- [Written task 1]
Answer these questions about the passage on musical historicism below:
(a) What do theological historicists contend about biblical prophecy?
(b) What are the so-called "new historicists" voluminously engaged in?
(c) Whose choral music drew heavily on the models of Renaissance and Baroque polyphony?

- [Given passage]
Hydra-headed Historicism

I put little stock in isms. They tend to contract rather than expand the minds that get attached to them. So it was only after long reflection and with considerable circumspection that I finally settled on the expression "musical historicism" to characterize—but not to delimit—my creative activity as a composer.

The term historicism suffers from a plethora of meanings, some of them peevishly contradictory. In certain circles, historicism still refers to the theory that history is shaped not by human agency but by changeless laws. I am not sure I care for that definition. Scholars also use the term to describe the theory that culture is historically determined and must be understood without imposing any personal or absolute values. I am sure there is more to that proposition than meets the eye. Some even use historicism to signify a deep or excessive respect for tradition, which to my ears sounds insufferably stuffy and sanctimonious.1

Those who espouse or practice some form of historicism are, reasonably enough, called historicists. There are the so-called "new historicists" (evidently to distinguish themselves from "old historicists"), voluminously engaged in postmodern literary criticism. There are legal and constitutional historicists who study how history, sometimes rightly but often wrongly, has affected decision-making. There are theological historicists who contend, contrary to their divine adversaries, the futurists, that biblical prophecy has already been fulfilled. And among anthropologists of the nineteenth and twentieth centuries there were even cohorts of historicists who, as adherents of either diffusionism or particularism, variously argued that culture was the unique creation of the ancient Egyptians, the consequence of independently expanding concentric circles, or simply the result of happy (or unhappy) accidents. (So far as I can tell, neither of these theories prevailed, since the very definition of culture proved far too elusive.)2

Given its hydra-headed semantics, why would any composer risk his reputation—if not his sanity—by taking up the banner of historicism? The answer is simply because that term has long been in use by artists and architects to describe an aesthetic orientation conducive to the creation of new works that are in some significant way informed by the past. What is more, historicism and historicist in this sense are already familiar to contemporary musicians, as the following examples demonstrate:

    Brahms's historical awareness found resonance in his own music. His choral music drew heavily on the models of Renaissance and Baroque polyphony, uniting old methods with modern musical language in works that represent a peak in musical historicism.

- [Written task 2] Which lines in the entries below contain the word "section"? Identify and copy each such line, treating case as significant.

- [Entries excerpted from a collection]
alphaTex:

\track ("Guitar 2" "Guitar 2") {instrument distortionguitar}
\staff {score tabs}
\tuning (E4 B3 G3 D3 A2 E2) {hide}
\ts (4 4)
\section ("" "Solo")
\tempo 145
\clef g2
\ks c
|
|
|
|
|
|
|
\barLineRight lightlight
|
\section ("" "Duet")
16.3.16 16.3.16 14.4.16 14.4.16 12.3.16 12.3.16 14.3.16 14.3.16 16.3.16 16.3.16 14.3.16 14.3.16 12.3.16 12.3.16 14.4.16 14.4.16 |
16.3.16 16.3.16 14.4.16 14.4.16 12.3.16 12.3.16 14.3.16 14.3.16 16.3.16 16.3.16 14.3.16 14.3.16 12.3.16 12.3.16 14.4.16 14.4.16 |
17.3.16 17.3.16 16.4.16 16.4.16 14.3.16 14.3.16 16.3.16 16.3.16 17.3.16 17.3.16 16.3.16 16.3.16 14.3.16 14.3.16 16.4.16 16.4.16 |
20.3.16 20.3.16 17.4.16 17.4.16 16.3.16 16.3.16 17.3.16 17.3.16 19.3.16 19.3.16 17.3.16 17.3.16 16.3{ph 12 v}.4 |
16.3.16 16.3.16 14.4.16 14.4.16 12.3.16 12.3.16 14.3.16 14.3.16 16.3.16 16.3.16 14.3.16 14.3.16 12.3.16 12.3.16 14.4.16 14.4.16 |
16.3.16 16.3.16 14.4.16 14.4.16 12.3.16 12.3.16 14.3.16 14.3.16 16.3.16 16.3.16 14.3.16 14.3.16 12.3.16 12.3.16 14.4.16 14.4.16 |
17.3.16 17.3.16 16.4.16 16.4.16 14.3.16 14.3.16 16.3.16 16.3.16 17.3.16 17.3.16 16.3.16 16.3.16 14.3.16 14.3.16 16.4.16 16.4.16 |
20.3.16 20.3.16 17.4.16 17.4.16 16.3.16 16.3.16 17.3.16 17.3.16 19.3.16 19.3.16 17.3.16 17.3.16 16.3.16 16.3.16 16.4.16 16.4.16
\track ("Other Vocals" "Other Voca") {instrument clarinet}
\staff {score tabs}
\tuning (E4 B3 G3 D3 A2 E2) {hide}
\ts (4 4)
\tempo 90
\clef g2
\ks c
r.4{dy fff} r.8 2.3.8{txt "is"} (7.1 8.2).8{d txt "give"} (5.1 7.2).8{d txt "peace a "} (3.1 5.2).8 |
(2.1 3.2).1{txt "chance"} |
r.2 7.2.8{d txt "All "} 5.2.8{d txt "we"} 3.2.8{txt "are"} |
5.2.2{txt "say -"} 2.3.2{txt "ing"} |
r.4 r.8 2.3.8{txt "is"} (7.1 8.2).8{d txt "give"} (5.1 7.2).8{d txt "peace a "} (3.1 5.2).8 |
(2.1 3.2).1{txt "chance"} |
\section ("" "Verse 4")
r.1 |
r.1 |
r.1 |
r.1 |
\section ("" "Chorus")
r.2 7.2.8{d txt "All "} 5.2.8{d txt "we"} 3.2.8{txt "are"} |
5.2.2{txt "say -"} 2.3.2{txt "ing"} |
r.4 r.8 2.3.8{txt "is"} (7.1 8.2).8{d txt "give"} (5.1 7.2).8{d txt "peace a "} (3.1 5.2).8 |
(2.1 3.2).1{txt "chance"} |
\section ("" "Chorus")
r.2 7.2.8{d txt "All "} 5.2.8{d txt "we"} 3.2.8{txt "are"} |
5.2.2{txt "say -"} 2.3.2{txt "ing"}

- [Finished answer 1]
(a) That biblical prophecy has already been fulfilled.
(b) Postmodern literary criticism.
(c) Brahms's.

- [Finished answer 2]
\section ("" "Solo")
\section ("" "Duet")
\section ("" "Verse 4")
\section ("" "Chorus")
\section ("" "Chorus")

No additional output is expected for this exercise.